Reflections on a Wandering Life.....

Friday, January 16, 2009

It's been another one of those days. You know how it is when you're wearing something that's starting to get dirty, but you don't want to throw it in the laundry because you might need to wear it again before you get a chance to wash your clothes? Well, I had planned to do my laundry yesterday when the cleaning lady was here, so I had thrown everything I could think of in the bin. But she came at noon when the floor lady was gone for lunch. So this morning, I had to pull a pair of pants out of the laundry basket and put it on. It's a little wrinkled, but it will straighten out. I've found that clothes have a way of ironing themselves on your body while your wearing them, if you can be a little patient.

Last night I had dinner with my TA for the graduate DBA class so that we could go over the tests. I invited Michael, one of my former students, to join us, because he has just recently completed all the tests for his Oracle DBA certification. He brought his certificate along to show me. He also brought a very nice gift--a book of uncirculated Olympic postage stamps. He wanted to thank me for guiding him into a career he hadn't known existed before he came to the Software College. I told him he should look in the mirror and thank himself--he has done a lot of hard work to get where he is today. To be sure, he is just beginning. But it's a very good beginning. If he continues to work hard, he will have a successful career.

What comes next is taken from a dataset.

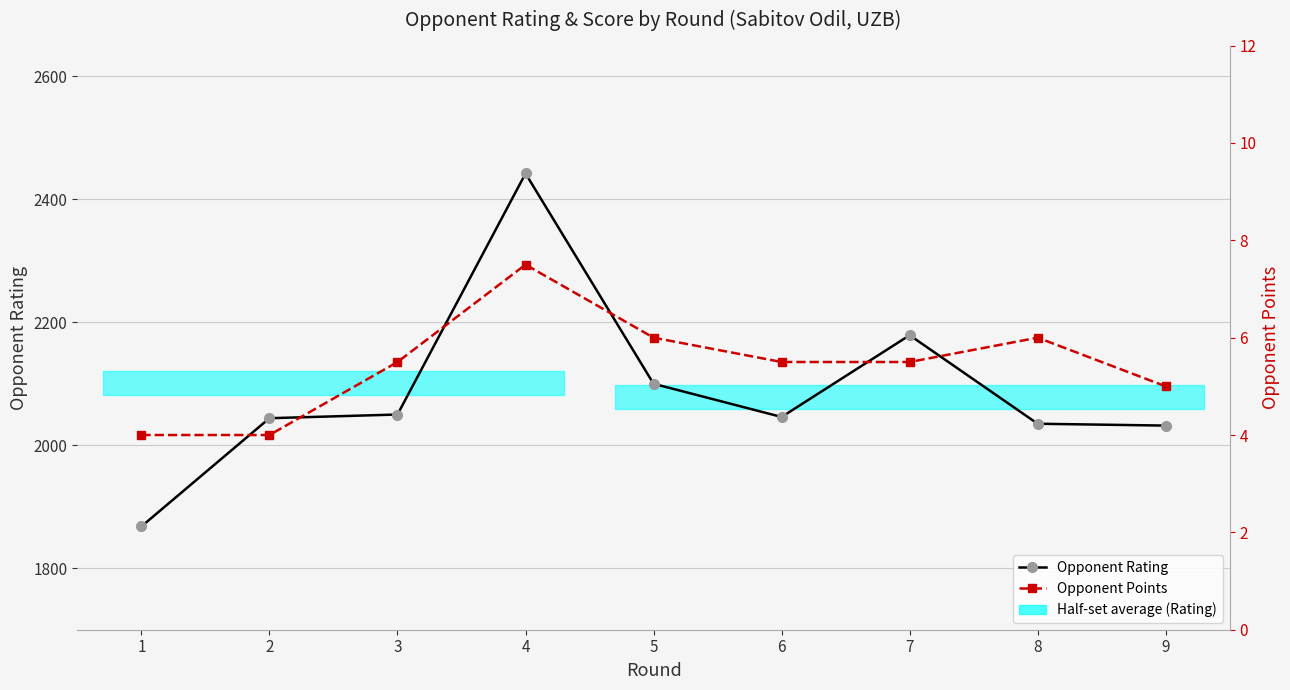

List the series in order of their overall mean, highest first.

Opponent Rating, Opponent Points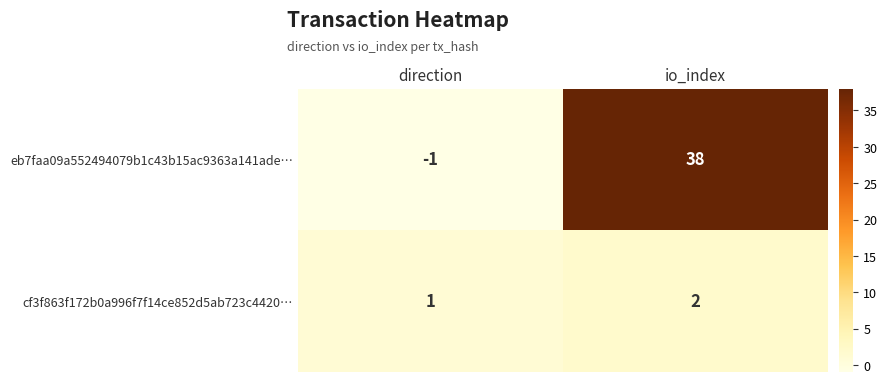

Reading left to right, list all the values displayed in this chart.

eb7faa09a552494079b1c43b15ac9363a141ade…: direction=-1	io_index=38
cf3f863f172b0a996f7f14ce852d5ab723c4420…: direction=1	io_index=2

The Software College here has many unique programs for software engineers. At my previous university in Arizona, I would sometimes listen to budding software engineers talk about how they were going to go to Japan and write video games. I was skeptical. A group of them even persuaded the administration to hire a Japanese teacher to teach them Japanese. But as far as I know, none of them ever ended up going to Japan. There was simply no program. Here, the students in the Japanese Software Program are given language training, and then lined up with an internship in Tokyo. After they spend a year interning with a company, they can either continue their contract there, or find another job with another company. So kids who like to write code have their introduction into the work world set out for them.

But every once in awhile, I meet students who tell me they don't really like programming. Tough to be at a Software College if you don't like programming. Students like this are generally of two types. One type is exemplified by the young lady who told me recently that she did not like writing code. I asked her why she chose to come to the Software College if she didn't like to program. She told me that he father had told her to go to the Software College, because it would lead to a better salary than what she wanted to do. Students like this have a real problem, because they are not natural programmers, so they have a tough time excelling as software engineers, but they aren't really trained for anything else, either. The other type, of course, is the student like Michael, who is very technically savvy, but doesn't see himself as a code monkey. When students first come to the DBA class, they see it as sort of an enrichment course. But every time I teach it, there is at least one student who really gets his or her eyes opened. "Wow, I really want to do this!" I tell them, "You can do this," and I give them the steps to certification. Michael took the ball and ran with it. He is now the sole Oracle DBA in a small company.